Why bringing back the Woolly Mammoth is bad news for humans
It was reported last week that scientists are close to bringing back the Woolly Mammoth. Undoing the extinction of a beast that vanished 4000 years ago and engineering its return (in some form) is an incredible scientific feat, but it also raises broader questions about permanence, and in turn the survival of our planet.
Many of us already live in a Command-Z culture. This is the idea that almost anything can be undone: from buying a replacement toy or bit of clothing to backing up in the cloud to avoid data loss. Even an incorrectly swiped Tinder match can be amended, for a fee. Mass production and digitisation of content have made big changes in how those with access can deal with their mistakes.
“The only real mistake is the one from which we learn nothing.”
While this enables a level of simplicity (as well as the many benefits of a safety net) that we have come to expect from the world on the internet, it omits an important process. Mistakes are a form of friction that help us evaluate other potential outcomes and perspectives. They often ask important questions about ourselves and the decisions we make. Loss, never lurking far from a mistake in some form or another, helps us to understand something’s value. Command-Z culture changes the way we experience these things. As Henry Ford is famously quoted in saying, “The only real mistake is the one from which we learn nothing.” While often tough in the moment, friction can be a rich soil for learning.
Mistakes still exist, of course, and the internet has become the perfect stage for them. Bad selfies and embarrassing posts can be a daily occurrence but for a few this has meant learning the hard way: mention “ebay yellow dress” or “penis beaker” to a group of friends and it’s likely they’ll be able to tell you the story. Events like these live in the domain of the #fail: comedy fodder often lacking in any form of empathy.
In this Command-Z mindset, few things remain sacred and out of reach: one of them is life and one of them is the planet; a fact we are all learning quickly, but nowhere near quickly enough. This is a time when such serious matters cannot be taken lightly. Yet it is also a time when Scott Pruitt, a climate change sceptic, has recently been sworn in to lead the US Environmental Protection Agency and the Paris climate Agreement looks shakier than ever.
Looking a little deeper at the everyday aspects of Command-Z culture, the realities are often very different from the cleanliness of a simple key-stoke: the toys we replace mean more plastics going into the ground or sea, and cloud computing has rapidly become one of the biggest carbon producers.
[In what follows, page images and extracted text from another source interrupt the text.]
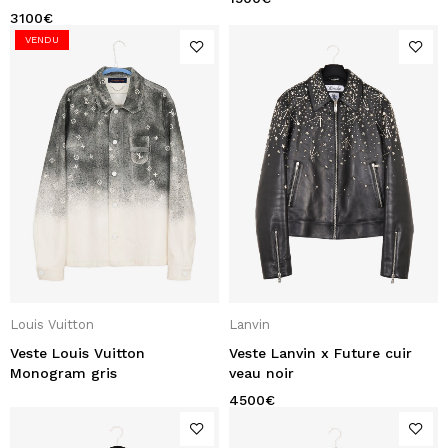
3100
€
VENDU
Louis Vuitton
Lanvin
Veste Louis Vuitton
Veste Lanvin x Future cuir
Monogram gris
veau noir
4500
€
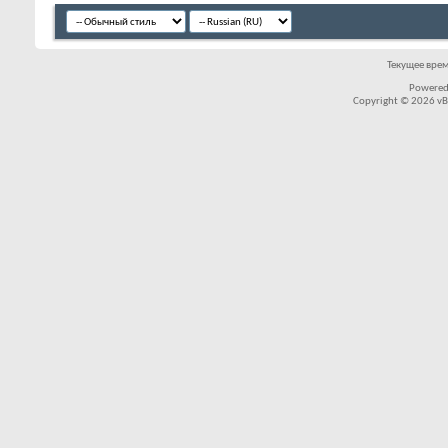
Текущее вре
Powered
Copyright © 2026 vBul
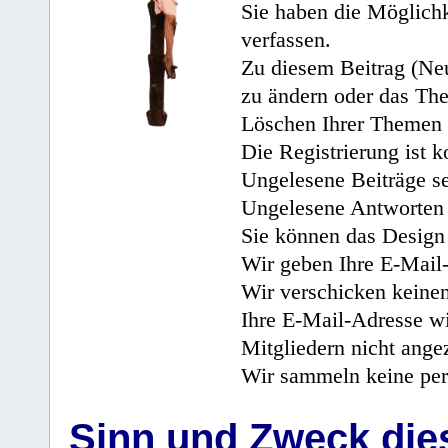
Sie haben die Möglichk
verfassen.
Zu diesem Beitrag (Neu
zu ändern oder das Th
Löschen Ihrer Themen 
Die Registrierung ist k
Ungelesene Beiträge se
Ungelesene Antworten 
Sie können das Design 
Wir geben Ihre E-Mail-
Wir verschicken keine
Ihre E-Mail-Adresse wi
Mitgliedern nicht angez
Wir sammeln keine per
Sinn und Zweck di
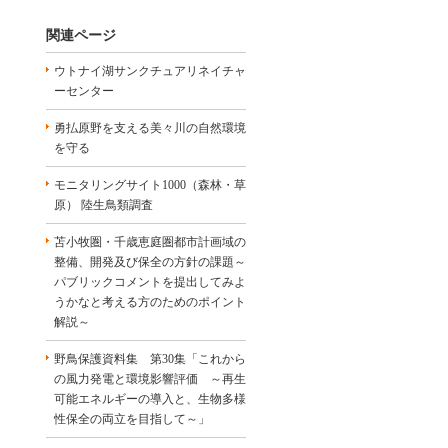
関連ページ
ウトナイ湖サンクチュアリネイチャ
ーセンター
勇払原野を支える美々川の自然環境
を守る
モニタリングサイト1000（森林・草
原） 陸生鳥類調査
苫小牧圏・千歳恵庭圏都市計画域の
整備、開発及び保全の方針の課題～
パブリックコメントを提出してみよ
うかなと考える方のためのポイント
解説～
野鳥保護資料集 第30集「これから
の風力発電と環境影響評価 ～再生
可能エネルギーの導入と、生物多様
性保全の両立を目指して～」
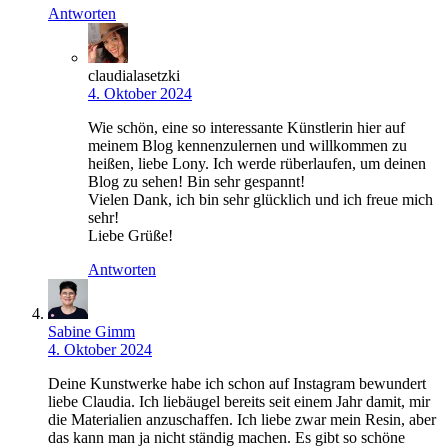
Antworten
claudialasetzki
4. Oktober 2024
Wie schön, eine so interessante Künstlerin hier auf
meinem Blog kennenzulernen und willkommen zu
heißen, liebe Lony. Ich werde rüberlaufen, um deinen
Blog zu sehen! Bin sehr gespannt!
Vielen Dank, ich bin sehr glücklich und ich freue mich
sehr!
Liebe Grüße!
Antworten
Sabine Gimm
4. Oktober 2024
Deine Kunstwerke habe ich schon auf Instagram bewundert
liebe Claudia. Ich liebäugel bereits seit einem Jahr damit, mir
die Materialien anzuschaffen. Ich liebe zwar mein Resin, aber
das kann man ja nicht ständig machen. Es gibt so schöne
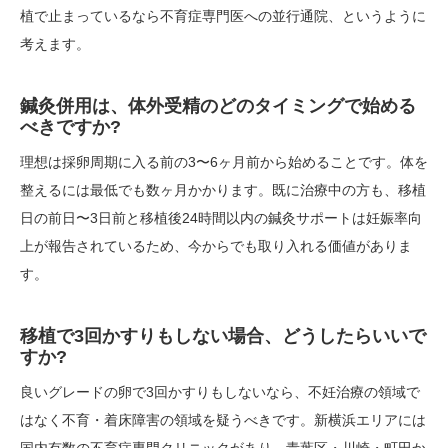
植で止まっているなら不育症専門医への並行通院、というように
考えます。
鍼灸併用は、体外受精のどのタイミングで始める
べきですか?
理想は採卵周期に入る前の3〜6ヶ月前から始めることです。体を
整えるには最低でも数ヶ月かかります。既に治療中の方も、移植
日の前日〜3日前と移植後24時間以内の鍼灸サポートは妊娠率向
上が報告されているため、今からでも取り入れる価値がありま
す。
移植で3回かすりもしない場合、どうしたらいいで
すか?
良いグレードの卵で3回かすりもしないなら、不妊治療の領域で
はなく不育・着床障害の領域を疑うべきです。新横浜エリアには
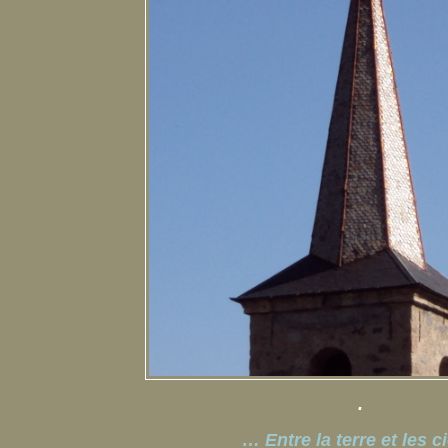
.
… Entre la terre et les c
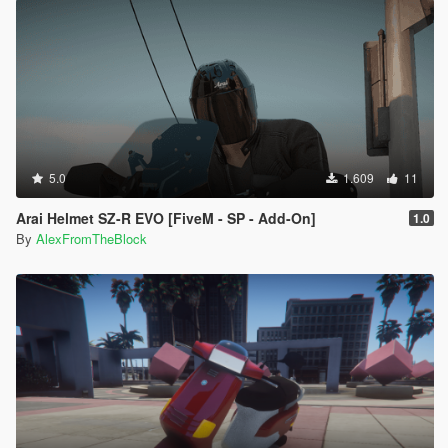
5.0
1.609
11
Arai Helmet SZ-R EVO [FiveM - SP - Add-On]
1.0
By
AlexFromTheBlock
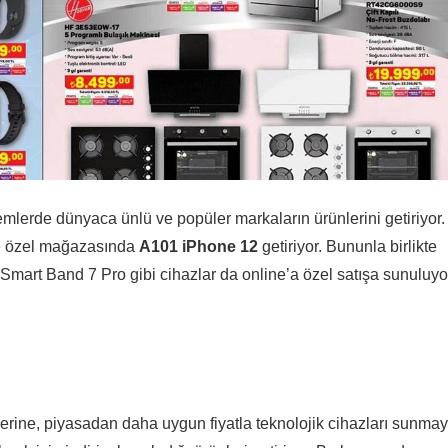
lerde dünyaca ünlü ve popüler markaların ürünlerini getiriyor.
ete özel mağazasında
A101 iPhone 12
getiriyor. Bununla birlikte
art Band 7 Pro gibi cihazlar da online’a özel satışa sunuluyo
lerine, piyasadan daha uygun fiyatla teknolojik cihazları sunmay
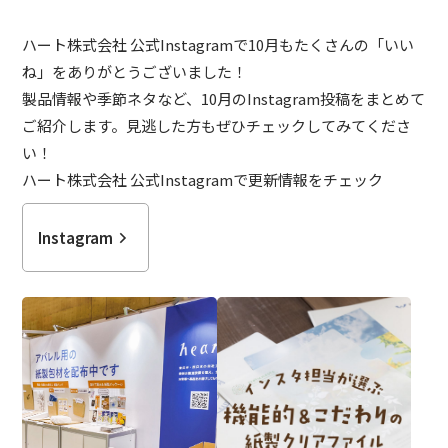
ハート株式会社 公式Instagramで10月もたくさんの「いい
ね」をありがとうございました！
製品情報や季節ネタなど、10月のInstagram投稿をまとめて
ご紹介します。見逃した方もぜひチェックしてみてくださ
い！
ハート株式会社 公式Instagramで更新情報をチェック
Instagram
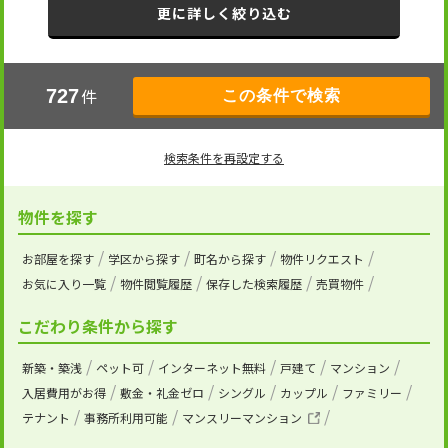
更に詳しく絞り込む
件
727
検索条件を再設定する
物件を探す
お部屋を探す
学区から探す
町名から探す
物件リクエスト
お気に入り一覧
物件閲覧履歴
保存した検索履歴
売買物件
こだわり条件から探す
新築・築浅
ペット可
インターネット無料
戸建て
マンション
入居費用がお得
敷金・礼金ゼロ
シングル
カップル
ファミリー
テナント
事務所利用可能
マンスリーマンション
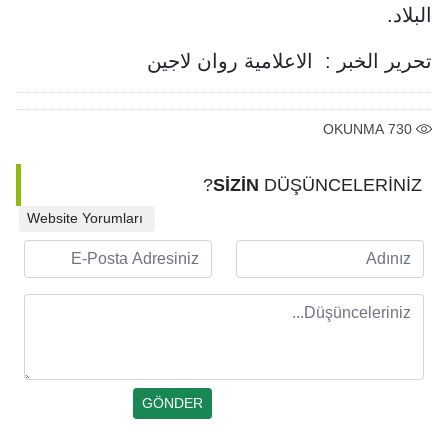
البلاد.
تحرير الخبر : الاعلامية روان لاجين
OKUNMA
730
SİZİN
DÜŞÜNCELERİNİZ?
Website Yorumları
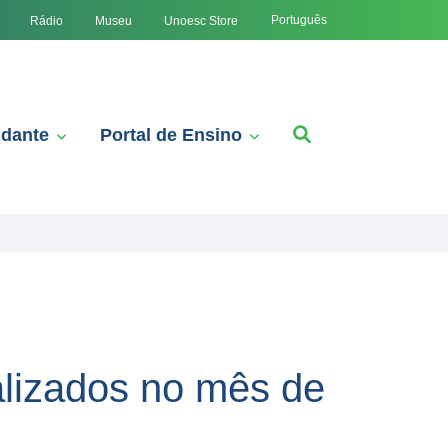
Português
Rádio
Museu
Unoesc Store
udante
Portal de Ensino
alizados no mês de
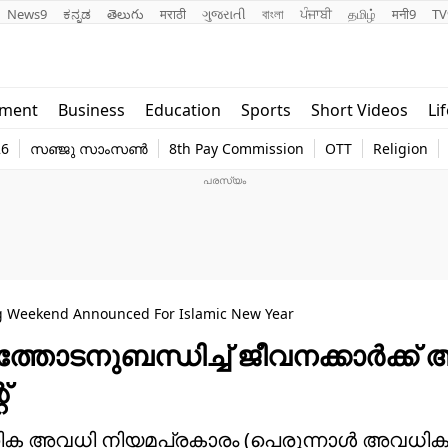
News9
ಕನ್ನಡ
తెలుగు
मराठी
ગુજરાતી
বাংলা
ਪੰਜਾਬੀ
தமிழ்
मनी9
TV
Lifestyle
Religion
nment
Business
Education
Sports
Short Videos
Li
world
Web Stor
26
സഞ്ജു സാംസൺ
8th Pay Commission
OTT
Religion
Technology
Photo
ng Weekend Announced For Islamic New Year
്തോടനുബന്ധിച്ച് ജീവനക്കാർക്ക്
്
ോഗിക അവധി നിയമപ്രകാരം (പെരുന്നാൾ അവധി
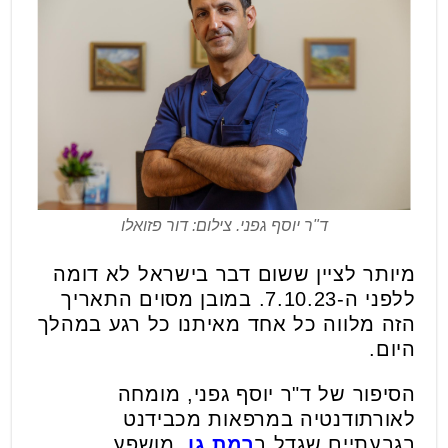
ד"ר יוסף גפני. צילום: דור פזואלו
מיותר לציין ששום דבר בישראל לא דומה
ללפני ה-7.10.23. במובן מסוים התאריך
הזה מלווה כל אחד מאיתנו כל רגע במהלך
היום.
הסיפור של ד"ר יוסף גפני, מומחה
לאורתודנטיה במרפאות מכבידנט
בגבעתיים שגדל ב
רמת גן
, מושפע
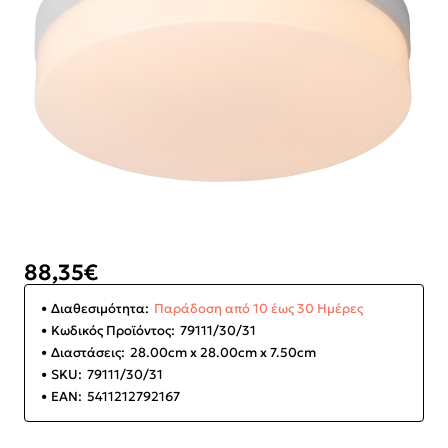
88,35€
Διαθεσιμότητα:
Παράδοση από 10 έως 30 Ημέρες
Κωδικός Προϊόντος:
79111/30/31
Διαστάσεις:
28.00cm x 28.00cm x 7.50cm
SKU:
79111/30/31
EAN:
5411212792167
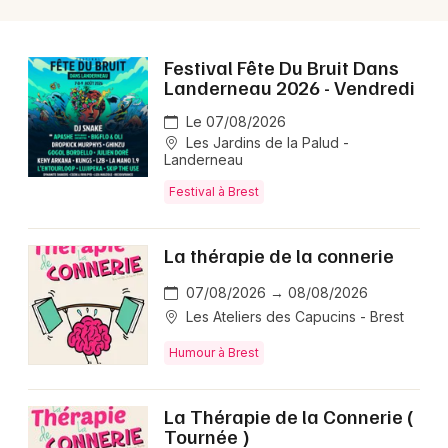
Festival Fête Du Bruit Dans
Landerneau 2026 - Vendredi
Le 07/08/2026
Les Jardins de la Palud -
Landerneau
Festival à Brest
La thérapie de la connerie
07/08/2026 → 08/08/2026
Les Ateliers des Capucins - Brest
Humour à Brest
La Thérapie de la Connerie (
Tournée )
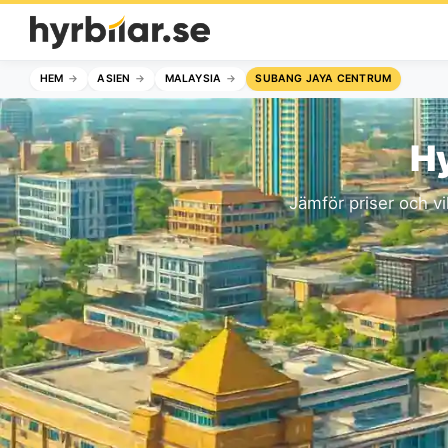
HEM
ASIEN
MALAYSIA
SUBANG JAYA CENTRUM
Hy
Jämför priser och vi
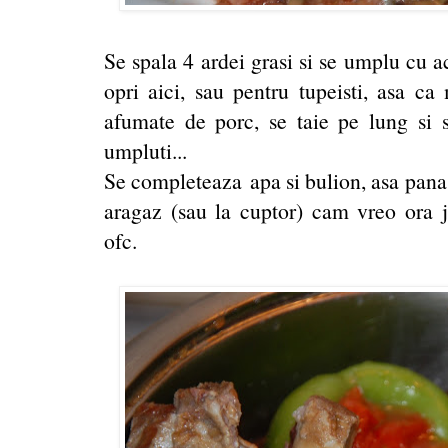
Se spala 4 ardei grasi si se umplu cu a
opri aici, sau pentru tupeisti, asa ca
afumate de porc, se taie pe lung si s
umpluti...
Se completeaza apa si bulion, asa pana 
aragaz (sau la cuptor) cam vreo ora j
ofc.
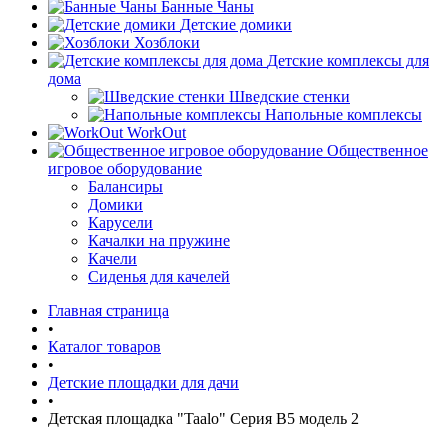
Банные Чаны
Детские домики
Хозблоки
Детские комплексы для
дома
Шведские стенки
Напольные комплексы
WorkOut
Общественное
игровое оборудование
Балансиры
Домики
Карусели
Качалки на пружине
Качели
Сиденья для качелей
Главная страница
•
Каталог товаров
•
Детские площадки для дачи
•
Детская площадка "Taalo" Серия В5 модель 2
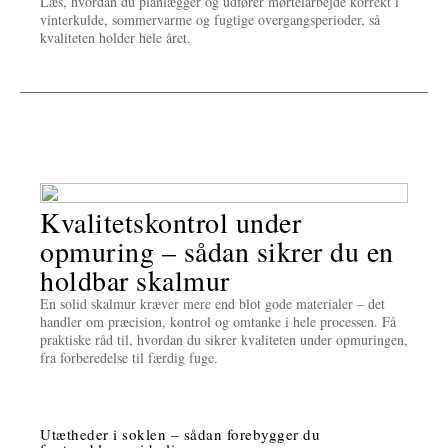
Læs, hvordan du planlægger og udfører mørtelarbejde korrekt i
vinterkulde, sommervarme og fugtige overgangsperioder, så
kvaliteten holder hele året.
Kvalitetskontrol under
opmuring – sådan sikrer du en
holdbar skalmur
En solid skalmur kræver mere end blot gode materialer – det
handler om præcision, kontrol og omtanke i hele processen. Få
praktiske råd til, hvordan du sikrer kvaliteten under opmuringen,
fra forberedelse til færdig fuge.
Utætheder i soklen – sådan forebygger du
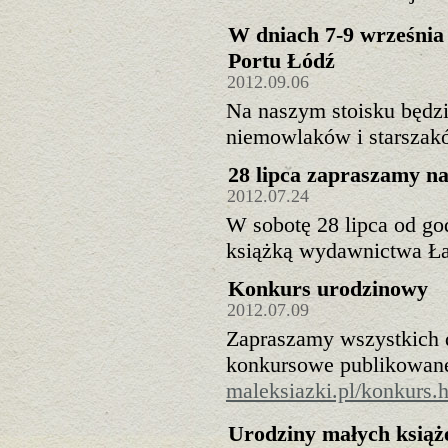
W dniach 7-9 września
Portu Łódź
2012.09.06
Na naszym stoisku będzi
niemowlaków i starszakó
28 lipca zapraszamy na
2012.07.24
W sobotę 28 lipca od god
książką wydawnictwa Ład
Konkurs urodzinowy
2012.07.09
Zapraszamy wszystkich d
konkursowe publikowane 
maleksiazki.pl/konkurs.
Urodziny małych książ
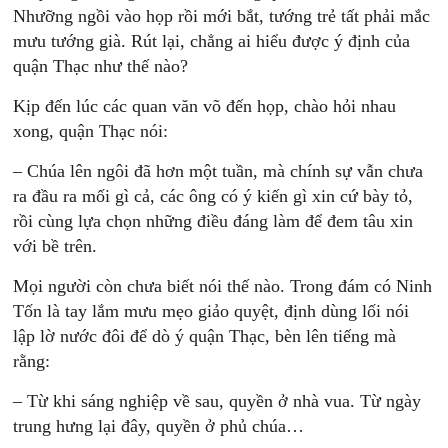
Nhưỡng ngồi vào họp rồi mới bắt, tướng trẻ tất phải mắc
mưu tướng già. Rút lại, chẳng ai hiểu được ý định của
quận Thạc như thế nào?
Kịp đến lúc các quan văn võ đến họp, chào hỏi nhau
xong, quận Thạc nói:
– Chúa lên ngôi đã hơn một tuần, mà chính sự vẫn chưa
ra đầu ra mối gì cả, các ông có ý kiến gì xin cứ bày tỏ,
rồi cùng lựa chọn những điều đáng làm để đem tâu xin
với bề trên.
Mọi người còn chưa biết nói thế nào. Trong đám có Ninh
Tốn là tay lắm mưu mẹo giảo quyệt, định dùng lối nói
lập lờ nước đôi để dò ý quận Thạc, bèn lên tiếng mà
rằng:
– Từ khi sáng nghiệp về sau, quyền ở nhà vua. Từ ngày
trung hưng lại đây, quyền ở phủ chúa…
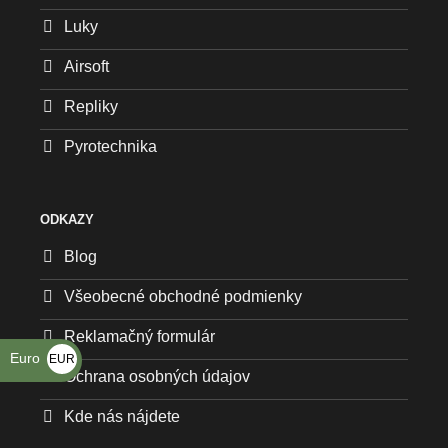
Luky
Airsoft
Repliky
Pyrotechnika
ODKAZY
Blog
Všeobecné obchodné podmienky
Reklamačný formulár
Euro
EUR
Ochrana osobných údajov
€
Kde nás nájdete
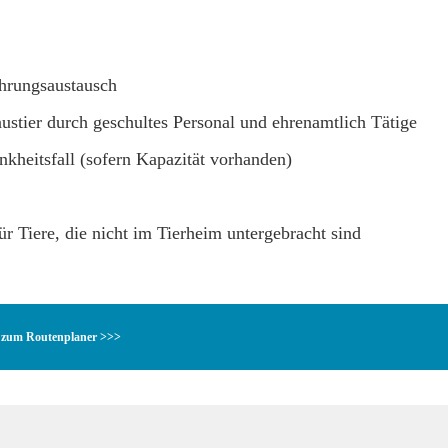
ahrungsaustausch
stier durch geschultes Personal und ehrenamtlich Tätige
nkheitsfall (sofern Kapazität vorhanden)
r Tiere, die nicht im Tierheim untergebracht sind
zum Routenplaner >>>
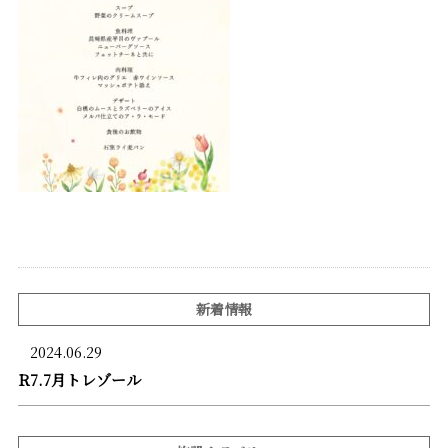
新着情報
2024.06.29
R7.7月トレゾール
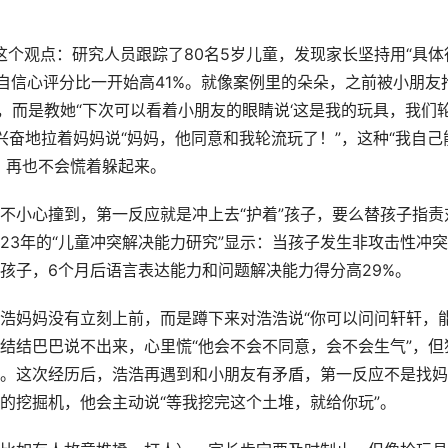
这个观点：研究人员跟踪了80名5岁儿童，发现家长坚持用“具体
自信心评分比一开始高41%。就像案例里的朵朵，之前被小朋友
，而是教她“下次可以看着小朋友的眼睛说‘这是我的玩具，我们
兴奋地拉着妈妈说“妈妈，他同意和我轮流玩了！”，这种“我自己
，再也不会慌着躲起来。
不小心撞到，第一反应就是冲上去“护着”孩子，要么替孩子指责
023年的“儿童冲突解决能力研究”显示：当孩子发生非攻击性冲突
孩子，6个月后语言表达能力和问题解决能力得分高29%。
浩妈妈没有立刻上前，而是蹲下来对浩浩说“你可以问问轩轩，
始结结巴巴说不出来，心里慌“他会不会不同意，会不会生气”，但
。这次经历后，浩浩再遇到和小朋友有矛盾，第一反应不是找妈
的挖掘机，他会主动说“等我挖完这个土堆，就给你玩”。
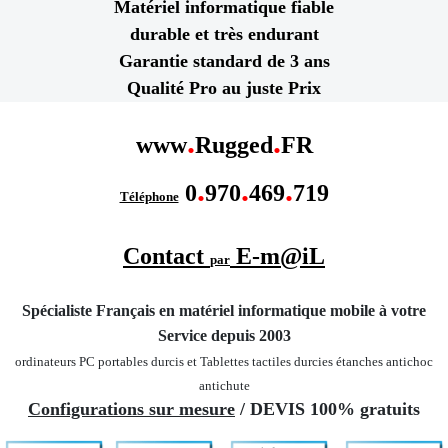
Matériel informatique fiable
durable et très endurant
Garantie standard de 3 ans
Qualité Pro au juste Prix
.
.
www
Rugged
FR
.
.
.
0
970
469
719
Téléphone
Contact
E-m@iL
par
Spécialiste Français en matériel informatique mobile
à votre
Service depuis 2003
ordinateurs PC portables durcis et Tablettes tactiles durcies étanches
antichoc
antichute
Configurations sur mesure
/ DEVIS 100% gratuits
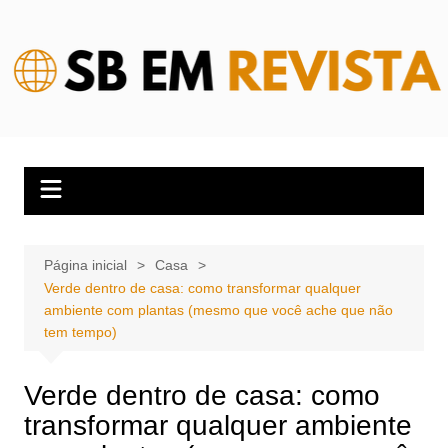
Ir
para
o
conteúdo
Página inicial
Casa
Verde dentro de casa: como transformar qualquer
ambiente com plantas (mesmo que você ache que não
tem tempo)
Verde dentro de casa: como
transformar qualquer ambiente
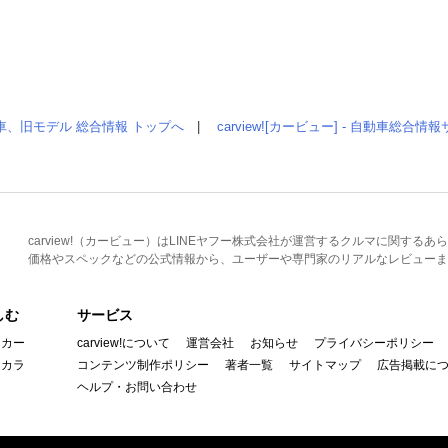
車、旧モデル 総合情報 トップへ
|
carview![カービュー] - 自動車総合
carview!（カービュー）はLINEヤフー株式会社が運営するクルマに関す
価格やスペックなどの公式情報から、ユーザーや専門家のリアルなレビューま
しむ
サービス
イカー
carview!について
運営会社
お知らせ
プライバシーポリシー
んカラ
コンテンツ制作ポリシー
著者一覧
サイトマップ
広告掲載に
ヘルプ・お問い合わせ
The mammoth sits as a totem of extinction. Perhaps only seconded by the Dodo, which casts the ignorance and greed of humans as leading roles in its demise. These are important symbols. We need them to remind us that the bad decisions we might be making now, should not be treated as reversible. If we think anything can be undone, then in can be crudely used to undermine a case to stop it in the first place. Mistakes and the scars that come from them are how we learn, and until we have done this, we really need them.